3—Under fitting and over fitting

We’ve now seen a number of ways to build CNNs—it’s time to build a more complete understanding of how they work. In this lesson we review in more detail what a convolution does, and how they are combined with max pooling to create a CNN. We also learn about the softmax activation function, which is critical for getting good results in classification models (a classification model is any model that is designed to separate data items into classes, that is, into discrete groups). NB: If you’re having trouble understanding the convolution operation, you may want to skip ahead and watch the start of lesson 4, since it opens with a spreadsheet-based explanation of convolutions.

Then we delve into the most important skill in creating an effective model: dealing with overfitting and underfitting. The key is to first of all build a model that overfits (since then we know we have enough model capacity and know that we can train it) and then gradually use a number of strategies to reduce the overfitting. In this lesson the most important section is where we look at the list of techniques used to address overfitting.

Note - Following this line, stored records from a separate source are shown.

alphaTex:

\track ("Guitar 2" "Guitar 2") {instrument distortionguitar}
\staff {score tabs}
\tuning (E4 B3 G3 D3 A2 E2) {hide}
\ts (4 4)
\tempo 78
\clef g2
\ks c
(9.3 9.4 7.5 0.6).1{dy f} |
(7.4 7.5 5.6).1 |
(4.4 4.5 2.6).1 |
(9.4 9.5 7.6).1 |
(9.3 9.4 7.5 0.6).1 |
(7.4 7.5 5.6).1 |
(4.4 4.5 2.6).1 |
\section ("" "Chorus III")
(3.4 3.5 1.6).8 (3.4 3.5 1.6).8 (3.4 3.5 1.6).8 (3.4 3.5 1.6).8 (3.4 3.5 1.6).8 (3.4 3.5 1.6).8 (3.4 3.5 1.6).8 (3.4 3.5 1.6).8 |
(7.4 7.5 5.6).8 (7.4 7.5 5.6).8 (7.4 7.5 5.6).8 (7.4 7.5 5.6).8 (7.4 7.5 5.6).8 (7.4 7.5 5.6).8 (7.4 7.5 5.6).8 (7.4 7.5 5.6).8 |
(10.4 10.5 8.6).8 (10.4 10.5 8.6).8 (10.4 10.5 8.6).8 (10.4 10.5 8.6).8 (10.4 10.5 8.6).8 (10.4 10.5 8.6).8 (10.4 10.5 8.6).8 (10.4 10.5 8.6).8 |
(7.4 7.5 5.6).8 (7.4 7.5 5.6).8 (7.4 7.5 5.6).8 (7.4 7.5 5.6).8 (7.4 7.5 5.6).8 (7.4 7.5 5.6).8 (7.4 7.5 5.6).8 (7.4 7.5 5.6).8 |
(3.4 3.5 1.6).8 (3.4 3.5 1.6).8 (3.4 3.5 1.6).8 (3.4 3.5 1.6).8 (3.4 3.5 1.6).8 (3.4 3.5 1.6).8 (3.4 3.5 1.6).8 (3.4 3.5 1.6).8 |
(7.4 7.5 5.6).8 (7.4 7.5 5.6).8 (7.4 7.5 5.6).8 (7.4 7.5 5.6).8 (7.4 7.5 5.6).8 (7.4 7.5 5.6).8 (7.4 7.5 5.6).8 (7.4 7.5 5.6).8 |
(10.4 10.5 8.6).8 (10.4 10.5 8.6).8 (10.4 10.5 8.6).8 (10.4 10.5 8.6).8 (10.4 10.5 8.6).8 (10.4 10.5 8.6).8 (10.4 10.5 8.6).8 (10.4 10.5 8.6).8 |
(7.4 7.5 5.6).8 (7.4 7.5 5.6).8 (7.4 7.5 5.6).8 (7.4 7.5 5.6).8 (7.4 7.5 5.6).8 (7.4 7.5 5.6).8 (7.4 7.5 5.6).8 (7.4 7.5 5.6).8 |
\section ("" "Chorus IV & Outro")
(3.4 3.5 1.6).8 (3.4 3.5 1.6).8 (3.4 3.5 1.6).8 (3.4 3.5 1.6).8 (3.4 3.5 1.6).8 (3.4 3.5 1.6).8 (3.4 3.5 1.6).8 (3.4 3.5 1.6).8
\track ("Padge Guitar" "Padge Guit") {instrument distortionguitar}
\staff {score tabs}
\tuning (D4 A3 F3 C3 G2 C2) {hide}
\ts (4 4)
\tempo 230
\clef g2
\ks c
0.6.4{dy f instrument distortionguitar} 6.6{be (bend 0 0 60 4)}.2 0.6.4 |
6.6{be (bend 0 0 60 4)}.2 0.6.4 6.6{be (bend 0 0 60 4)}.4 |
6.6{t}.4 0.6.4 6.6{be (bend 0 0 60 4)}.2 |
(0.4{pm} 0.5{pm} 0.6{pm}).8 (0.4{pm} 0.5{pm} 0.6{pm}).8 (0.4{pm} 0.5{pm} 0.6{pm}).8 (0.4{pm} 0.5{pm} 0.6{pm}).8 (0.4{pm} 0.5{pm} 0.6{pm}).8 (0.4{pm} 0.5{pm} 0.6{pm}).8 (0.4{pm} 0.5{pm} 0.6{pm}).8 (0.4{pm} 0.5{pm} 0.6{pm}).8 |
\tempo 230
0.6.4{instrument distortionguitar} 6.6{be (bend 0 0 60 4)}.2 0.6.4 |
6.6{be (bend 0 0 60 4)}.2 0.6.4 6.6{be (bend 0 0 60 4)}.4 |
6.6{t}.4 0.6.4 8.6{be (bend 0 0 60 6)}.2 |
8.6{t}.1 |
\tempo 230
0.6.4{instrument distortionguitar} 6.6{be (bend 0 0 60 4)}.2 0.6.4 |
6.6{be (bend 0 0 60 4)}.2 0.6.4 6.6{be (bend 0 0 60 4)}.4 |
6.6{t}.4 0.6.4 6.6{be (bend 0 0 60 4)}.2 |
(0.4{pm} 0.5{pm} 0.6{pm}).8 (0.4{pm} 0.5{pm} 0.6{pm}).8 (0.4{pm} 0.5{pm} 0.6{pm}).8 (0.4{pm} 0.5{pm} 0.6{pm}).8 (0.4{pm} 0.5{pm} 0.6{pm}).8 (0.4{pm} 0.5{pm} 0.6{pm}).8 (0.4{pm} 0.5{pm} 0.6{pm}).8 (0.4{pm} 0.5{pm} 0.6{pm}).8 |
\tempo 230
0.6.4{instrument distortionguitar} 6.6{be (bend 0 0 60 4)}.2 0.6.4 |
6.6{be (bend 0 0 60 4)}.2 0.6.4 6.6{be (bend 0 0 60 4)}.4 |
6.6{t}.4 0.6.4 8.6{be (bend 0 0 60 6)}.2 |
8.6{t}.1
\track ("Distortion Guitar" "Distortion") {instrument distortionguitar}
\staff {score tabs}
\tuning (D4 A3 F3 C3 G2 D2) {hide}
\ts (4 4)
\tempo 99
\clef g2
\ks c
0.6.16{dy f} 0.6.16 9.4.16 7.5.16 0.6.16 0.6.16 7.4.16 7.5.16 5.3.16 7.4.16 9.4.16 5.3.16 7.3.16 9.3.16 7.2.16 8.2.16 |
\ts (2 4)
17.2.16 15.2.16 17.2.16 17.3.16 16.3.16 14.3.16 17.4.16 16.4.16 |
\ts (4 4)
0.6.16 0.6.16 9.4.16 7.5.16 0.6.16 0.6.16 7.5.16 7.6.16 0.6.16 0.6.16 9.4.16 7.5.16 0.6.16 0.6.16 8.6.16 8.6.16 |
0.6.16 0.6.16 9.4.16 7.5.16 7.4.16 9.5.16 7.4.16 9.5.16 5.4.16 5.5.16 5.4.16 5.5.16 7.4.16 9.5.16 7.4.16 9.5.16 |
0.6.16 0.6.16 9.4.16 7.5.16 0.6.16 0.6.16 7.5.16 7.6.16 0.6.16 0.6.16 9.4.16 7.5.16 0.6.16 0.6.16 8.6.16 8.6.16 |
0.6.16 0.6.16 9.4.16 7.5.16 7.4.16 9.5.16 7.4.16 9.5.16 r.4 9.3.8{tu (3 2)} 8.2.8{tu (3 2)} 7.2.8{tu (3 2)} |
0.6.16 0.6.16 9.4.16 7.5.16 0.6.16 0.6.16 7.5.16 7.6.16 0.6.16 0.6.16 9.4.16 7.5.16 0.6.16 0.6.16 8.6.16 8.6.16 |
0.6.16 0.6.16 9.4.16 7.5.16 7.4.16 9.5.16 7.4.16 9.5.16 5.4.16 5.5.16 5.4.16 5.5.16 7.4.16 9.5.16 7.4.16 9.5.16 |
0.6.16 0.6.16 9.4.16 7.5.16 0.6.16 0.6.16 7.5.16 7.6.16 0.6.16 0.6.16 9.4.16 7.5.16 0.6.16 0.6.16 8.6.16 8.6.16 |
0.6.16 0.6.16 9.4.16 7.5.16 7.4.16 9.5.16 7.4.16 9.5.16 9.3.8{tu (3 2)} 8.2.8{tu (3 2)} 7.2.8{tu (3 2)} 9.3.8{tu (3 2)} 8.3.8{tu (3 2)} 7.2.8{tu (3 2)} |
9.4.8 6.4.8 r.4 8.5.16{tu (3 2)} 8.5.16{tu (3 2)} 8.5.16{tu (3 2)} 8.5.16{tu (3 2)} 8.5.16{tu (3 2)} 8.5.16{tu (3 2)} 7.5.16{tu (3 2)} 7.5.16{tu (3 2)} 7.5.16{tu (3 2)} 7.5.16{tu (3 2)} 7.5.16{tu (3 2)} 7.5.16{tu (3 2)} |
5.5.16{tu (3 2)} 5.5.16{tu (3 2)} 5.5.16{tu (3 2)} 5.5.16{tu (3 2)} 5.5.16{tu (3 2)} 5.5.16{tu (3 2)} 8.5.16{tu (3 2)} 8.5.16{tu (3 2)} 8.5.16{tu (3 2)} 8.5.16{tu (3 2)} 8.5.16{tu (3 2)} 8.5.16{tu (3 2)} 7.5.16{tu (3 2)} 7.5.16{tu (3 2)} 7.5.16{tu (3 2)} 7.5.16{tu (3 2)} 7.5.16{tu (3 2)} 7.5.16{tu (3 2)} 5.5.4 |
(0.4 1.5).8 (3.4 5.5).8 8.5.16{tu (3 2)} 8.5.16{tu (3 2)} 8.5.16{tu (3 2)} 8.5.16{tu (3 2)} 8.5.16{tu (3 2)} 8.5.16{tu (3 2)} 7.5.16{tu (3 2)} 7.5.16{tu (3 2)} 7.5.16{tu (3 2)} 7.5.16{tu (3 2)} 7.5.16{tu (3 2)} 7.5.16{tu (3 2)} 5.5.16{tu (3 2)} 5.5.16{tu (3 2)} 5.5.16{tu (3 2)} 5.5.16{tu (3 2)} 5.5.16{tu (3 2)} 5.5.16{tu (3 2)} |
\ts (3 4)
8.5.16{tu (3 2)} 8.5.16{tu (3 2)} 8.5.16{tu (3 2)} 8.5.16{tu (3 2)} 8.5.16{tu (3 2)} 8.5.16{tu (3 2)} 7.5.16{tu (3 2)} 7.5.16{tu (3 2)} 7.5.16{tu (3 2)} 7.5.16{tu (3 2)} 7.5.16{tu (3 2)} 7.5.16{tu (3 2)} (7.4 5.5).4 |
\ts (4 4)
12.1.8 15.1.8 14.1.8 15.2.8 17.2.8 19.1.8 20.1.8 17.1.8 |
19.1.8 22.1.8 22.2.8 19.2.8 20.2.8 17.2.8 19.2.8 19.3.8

We suggest copying this list somewhere convenient, and refer to it often; ensure you understand what each of the steps means, and how to do them.

We then look at two particularly useful techniques to avoid overfitting: dropout, and data augmentation. We also discuss the extremely handy technique of pre-computing convolutional layers. Make sure you understand this technique before you continue, and practice it yourself, since we’ll be using it in every lesson and every notebook from here on!